Muslim "Intolerance" exhibit at CSUN has Jewish students up in arms.


by Wendy J. Madnick

November 1, 2001 | 7:00 pm

Students, faculty and staff members at CSUN were up in arms last week regarding an exhibit sponsored by the university's Muslim Student Association (MSA). The "Museum of Intolerance" exhibit, part of planned activities for the campus' Islam Awareness Week (Oct. 21-27), showed photographs of Muslims under attack in several nations including what it called Palestine, with prominent pictures of Israeli soldiers and of Palestinian Arabs throwing rocks.

The exhibit, put together by the Muslim Public Affairs Council, appeared at numerous locations on campus during the weeklong event, which was billed on the MSA's Web site as intended "to dispel any confusion, misconceptions and anger towards Islam and Muslims."

"We wanted to say clearly what Islam said and where we stand regarding the events of Sept. 11," said MSA President Husnain Mehdi.

Several Jewish students and faculty members, as well as Hillel director Rabbi Jordan Goldson, confronted Muslim students at the display. "Things got very heated," Goldson said.

In addition to conflicts at MSA's table, Goldson said he also heard from Jewish students that anti-Israel remarks were made during an Oct. 24 lecture in the CSUN Student Union titled "The Truth About Islam."

Marc Reichman, a 21-year-old junior, was very upset by the exhibit.

"It basically ridicules and degrades Simon Wiesenthal's Museum of Tolerance," he said.

Sandy Struman, a staff employee at CSUN, said she, too, found the exhibit appalling.

"I attended the Islamic exhibit believing mistakenly that it was intended to promote peace and understanding," Struman said. "But what I saw was a photograph mounted on the exhibit with a slogan underneath that stated 'Zionism is Nazism' which is the antithesis of peace and understanding."

Struman was told there was nothing to be done when she spoke to campus management.

"It was a horrendous thing to have on campus, but it all falls under freedom of speech," she said. "I respect that, but there's a fine line between freedom of speech and inciting hatred, and I don't know where one starts and the other stops."

"The intention wasn't to make people confrontational, but to raise awareness as to what's happening [in Israel] and other countries," Mehdi said. "Just because it's controversial doesn't mean it should not be brought up."

The MSA exhibit came as no surprise to Sharon Kupferman, a junior studying child development and leader of CSUN's Student Israel Public Affairs Committee. Kupferman said she was approached about a joint program by MSA student leaders following the Sept. 11 tragedies.

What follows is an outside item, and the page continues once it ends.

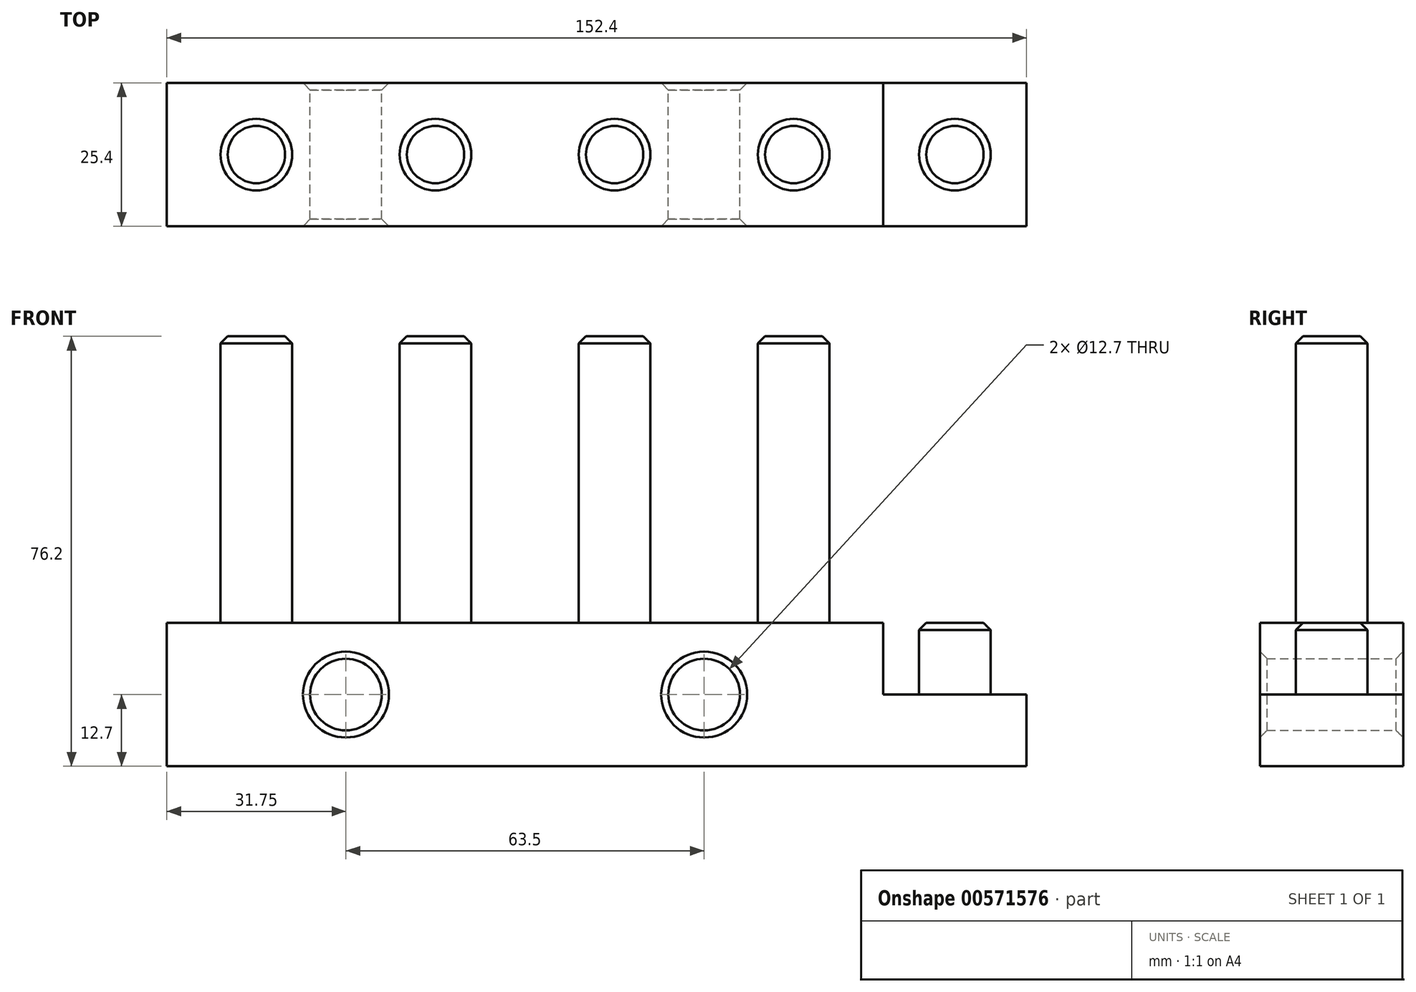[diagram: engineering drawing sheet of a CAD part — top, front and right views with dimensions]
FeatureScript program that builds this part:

"They seemed interested but then they changed their minds," she said. "I also went to their lecture the week after [Sept. 11] and it was very anti-Israel, anti-American. So when I heard about the intolerance museum I wasn't surprised."

Kupferman said Jewish student groups are working on a response to the incident, including setting up their own tables on campus to show support for Israel. Arrangements are also being made to provide interested students with training sessions to learn to respond to anti-Israel sentiment on campus according to Aaron Levinson, director of the Anti-Defamation League's Valley office.

Reichman said he plans to get active promoting pro-Israel sentiment on campus.

"We don't want people just to be exposed to the Arab viewpoint," he said.